§ Exercise objective: Search the records for the word "Penguin" and report each line that has it.

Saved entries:

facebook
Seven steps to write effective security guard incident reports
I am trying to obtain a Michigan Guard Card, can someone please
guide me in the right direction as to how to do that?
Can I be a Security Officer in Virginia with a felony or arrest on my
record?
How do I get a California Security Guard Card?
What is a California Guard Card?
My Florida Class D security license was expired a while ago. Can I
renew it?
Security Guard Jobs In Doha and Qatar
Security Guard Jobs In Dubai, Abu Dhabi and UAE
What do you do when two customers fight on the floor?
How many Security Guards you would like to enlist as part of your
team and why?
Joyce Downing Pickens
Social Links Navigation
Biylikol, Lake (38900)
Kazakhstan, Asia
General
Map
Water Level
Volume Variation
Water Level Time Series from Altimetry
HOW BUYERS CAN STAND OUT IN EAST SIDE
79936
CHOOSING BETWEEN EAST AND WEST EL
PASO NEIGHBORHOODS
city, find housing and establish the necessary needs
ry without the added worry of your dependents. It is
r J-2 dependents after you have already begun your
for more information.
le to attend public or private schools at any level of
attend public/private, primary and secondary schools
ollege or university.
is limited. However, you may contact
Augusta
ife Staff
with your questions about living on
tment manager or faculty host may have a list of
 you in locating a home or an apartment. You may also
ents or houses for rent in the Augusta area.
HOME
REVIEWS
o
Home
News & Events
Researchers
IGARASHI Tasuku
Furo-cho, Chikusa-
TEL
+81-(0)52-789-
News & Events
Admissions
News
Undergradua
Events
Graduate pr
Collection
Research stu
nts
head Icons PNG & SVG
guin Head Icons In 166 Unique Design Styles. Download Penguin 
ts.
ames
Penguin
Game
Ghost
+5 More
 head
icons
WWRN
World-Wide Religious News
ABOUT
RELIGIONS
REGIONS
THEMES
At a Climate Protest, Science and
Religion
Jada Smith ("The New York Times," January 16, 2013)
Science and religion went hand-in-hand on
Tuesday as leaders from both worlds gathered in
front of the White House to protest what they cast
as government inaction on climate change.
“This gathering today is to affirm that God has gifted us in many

§ Problem solution:
guin Head Icons In 166 Unique Design Styles. Download Penguin 
Penguin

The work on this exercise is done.